On Wed, 6 Nov 1996, Gerald Levy wrote:
> Basically, David L holds that the capital-output ratio (which he calls
> the output ratio) *is* the occ (or, more precisely, it is the
> *reciprocal* of the occ).
OK.
> "I will note that the output ratio = Y/K, where Y is output and K the
> capital stock. This, in turn, is equal to L/[(L/Y)K]. L/Y may be
> thought of as the value of a unit of output, where value is measured
> in terms of labor time. (L/Y)K is therefore the value (in labor
> time) of the capital stock. The output ratio Y/K, then, is formally
> identical to (v+s)/C, where v+s is the flow of current labor time,
> in standard Marxian notation, and C is the stock of constant capital
> (also in terms of labor time).
Again, OK.
> He goes on to write the output ratio in a "slightly fuller form":
>
> "output output/labor
> ------ = -------------
> capital capital/labor
>
> In this form we can see that the output ratio is a ratio of ratios,
> with output per unit of labor, or *labor productivity*, in the
> numerator, and fixed capital per unit of labor in the denominator.

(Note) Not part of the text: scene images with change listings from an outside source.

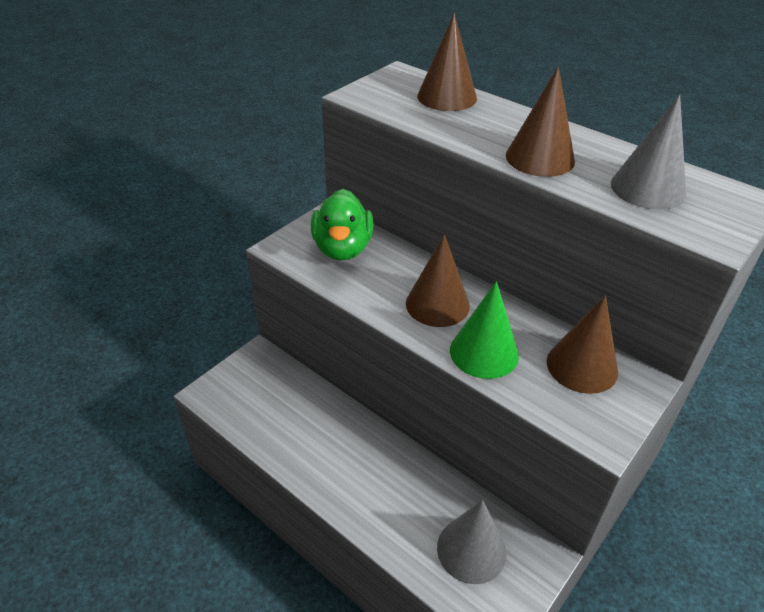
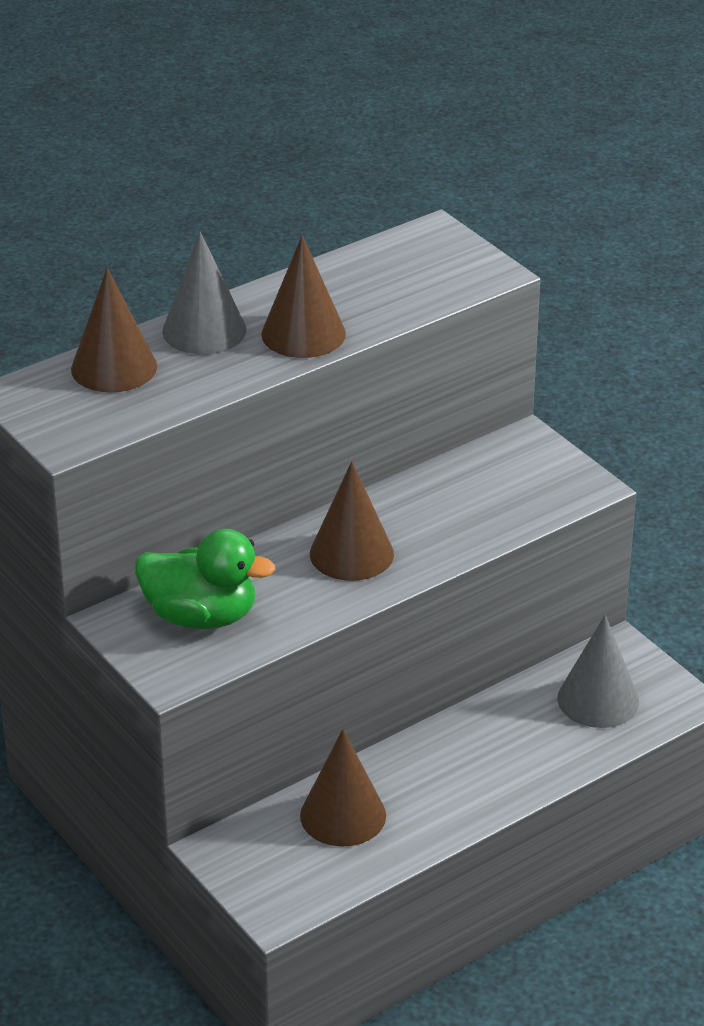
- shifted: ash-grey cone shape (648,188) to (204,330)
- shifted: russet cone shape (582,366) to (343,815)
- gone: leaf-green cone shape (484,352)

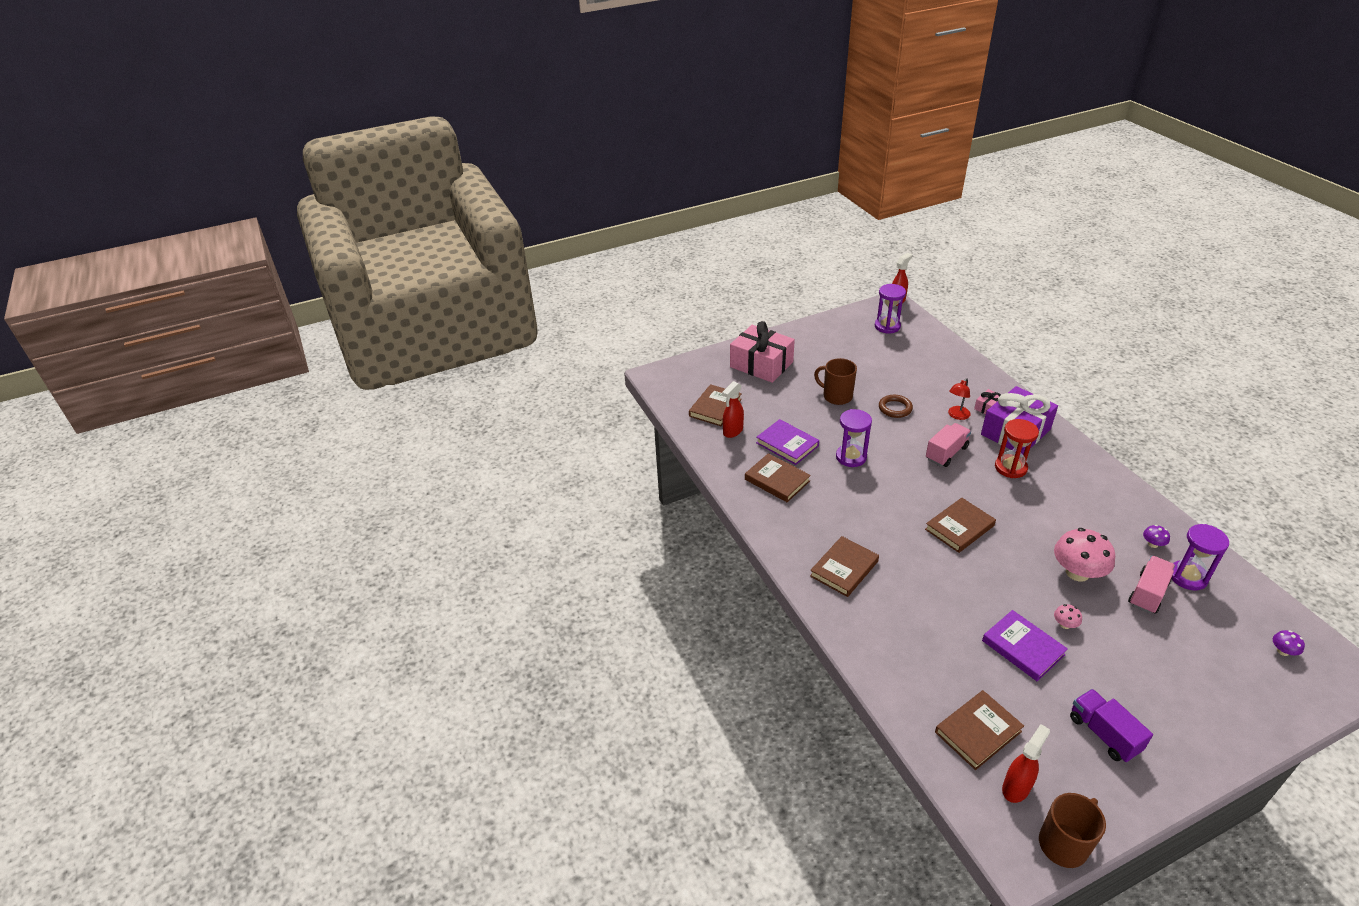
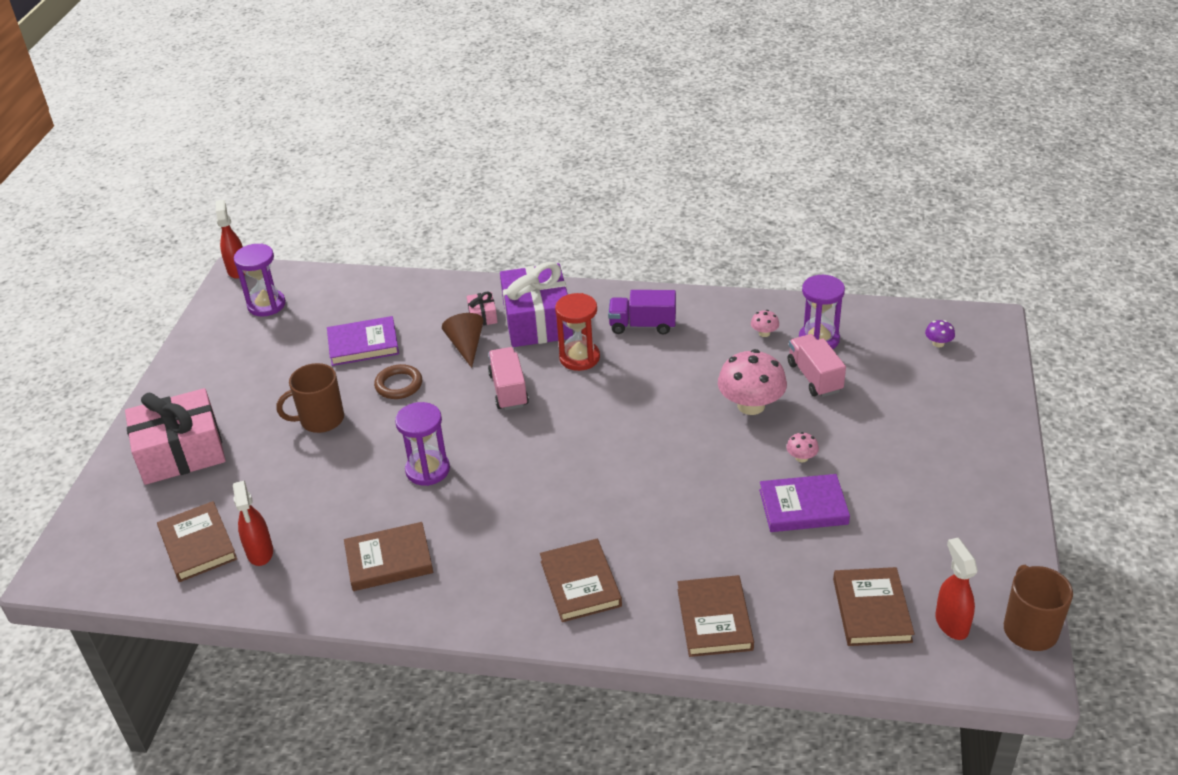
- shifted: royal purple hardback (787,444) to (363,344)
- swapped: red desk lamp (957,415) to russet cone shape (466,346)
- shifted: royal purple truck (1103,734) to (642,325)
- shifted: russet hardback (959,527) to (714,619)
- repainted: royal purple fungus (1153,544) to rosy fungus (764,333)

> Clearly, the output ratio will rise if, and only if, productivity
> (which is clearly rising) rises *more slowly* than the physical
> capital/labor ratio (which is also clearly rising).
But this seems to me a bit problematic. What is meant by
the "physical capital/labor ratio"? For consistency with
the earlier citation, we should be focusing on the ratio of
the *labour-time embodied in the capital stock* to current
labour-time. And I'm not sure that the latter is "clearly
rising".
Allin Cottrell.